Medida “aceitável” em tempos difíceis
O primeiro-ministro, António Costa, adiantou que vai mobilizar a Guarda Nacional Republicana (GNR), a Polícia de Segurança Pública (PSP), a Polícia Marítima e as polícias municipais para a fiscalização da aplicação nos telemóveis, caso a medida seja aprovada na Assembleia da República, a 23 de outubro. Sabe-se que, de acordo com a proposta de lei, esta obrigatoriedade abrange “em especial os trabalhadores em funções públicas, funcionários e agentes da Administração Pública, incluindo o setor empresarial do Estado, regional e local, profissionais das Forças Armadas e de forças de segurança”. Mas o Presidente da República, Marcelo Rebelo de Sousa, já admitiu levar a obrigação da StayAway Covid à revisão constitucional.
Ao i, o constitucionalista Jorge Bacelar Gouveia, porém, sublinhou que não acredita que esta medida seja inconstitucional, reforçando o facto de se tratar de uma norma que é necessária nesta altura. “É a Assembleia da República que vai legislar e, portanto, neste caso trata-se de legislar restringindo um direito, que é o direito à privacidade.

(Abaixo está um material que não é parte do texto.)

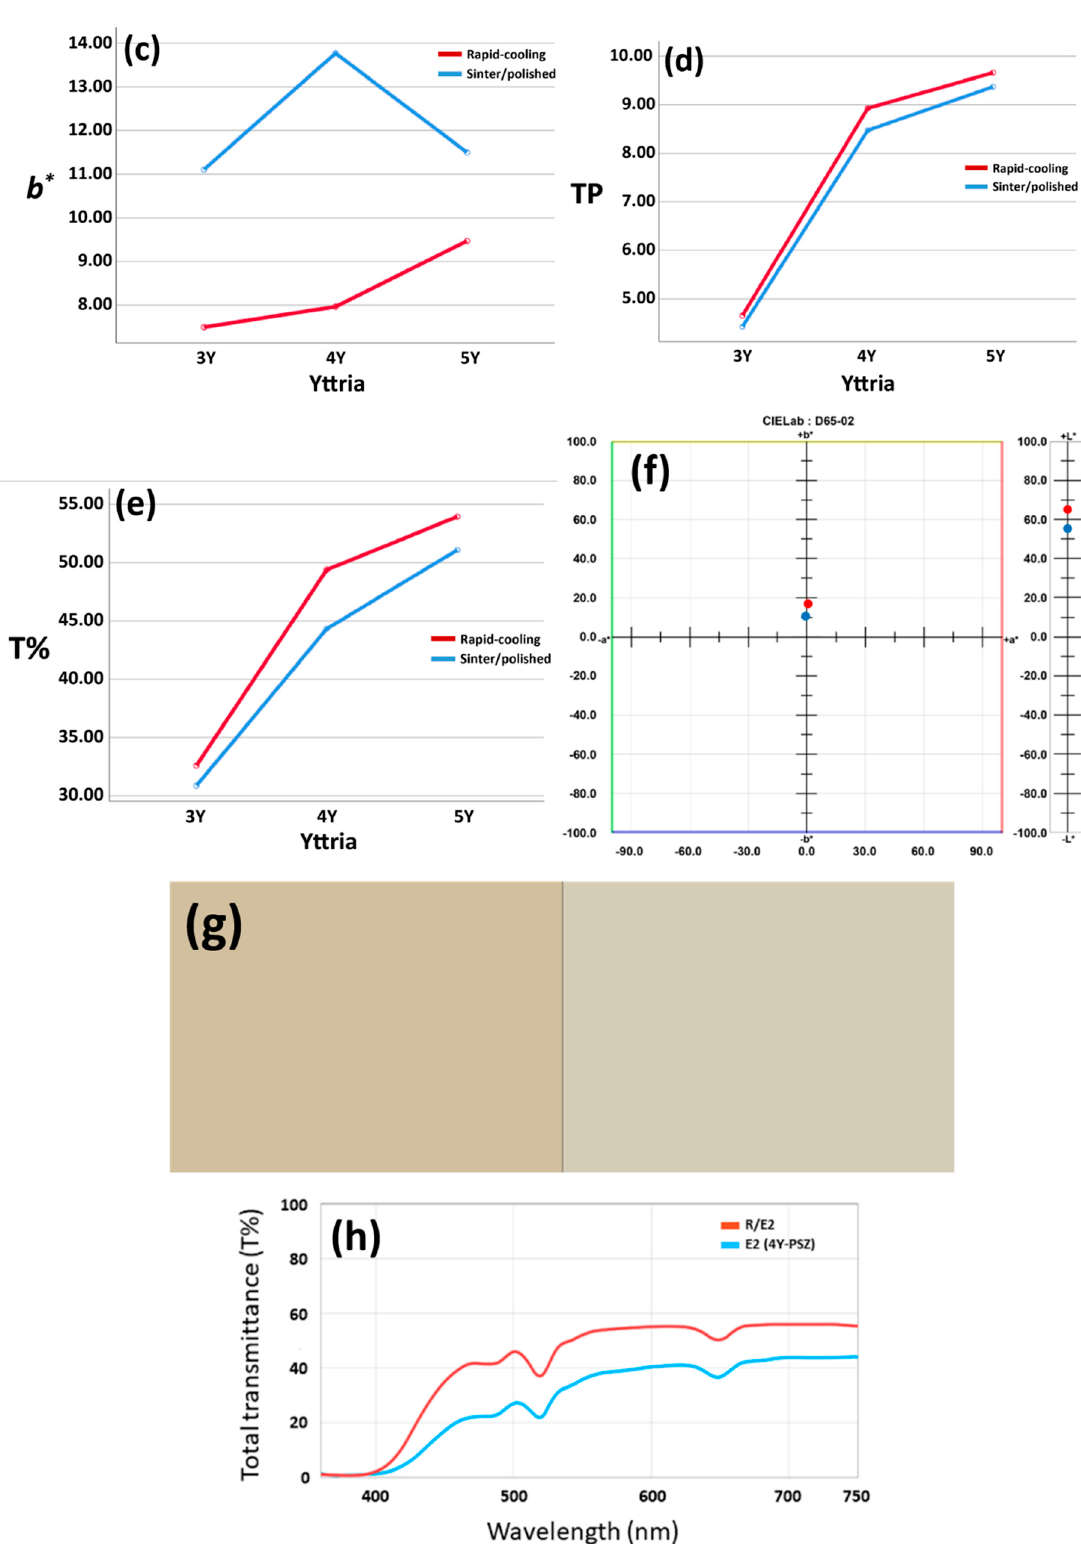
Figure 3. The changes of L * ( a ), a * ( b ), b * ( c ), TP ( d ), T%550 ( e ) values based on the results of a two-way ANOVA test. The changes in color ( f , g ) and total transmittance ( h ) after a rapid-cooling heat treatment.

O direito não fica aniquilado, fica apenas limitado em certos contextos. Isto não se aplica em todo o lado, é apenas em contextos específicos. E não é uma restrição caprichosa, é em nome da defesa dos direitos dos outros. Perante uma ameaça grave, acho que é aceitável, porque isto da covid-19 não é um capricho. Além disso, considero ser uma medida de coragem”, confessou. E, tendo em conta a “gravidade da situação no que diz respeito à pandemia”, o constitucionalista Jorge Miranda concorda e reforça ao i que o Governo tem de optar por estratégias que vão ao encontro das dificuldades sanitárias do país.
“Em termos gerais, são medidas muito graves para uma situação gravíssima que Portugal está a atravessar. Portanto, é uma certa adequação das medidas do Governo, que quer tomar em consonância com a gravidade da situação da saúde do país. Acho que não viola a Constituição. São imposições muito fortes que precisam de ser tomadas neste momento, devido ao que estamos a viver”, rematou.
A aplicação StayAway Covid, cuja obrigatoriedade já foi chumbada pela Comissão Nacional de Proteção de Dados, foi lançada a 1 de setembro, recorde-se, e através da proximidade física entre telemóveis, informa os utilizadores que estiveram, nos últimos 14 dias, no mesmo espaço de alguém infetado com o novo coronavírus.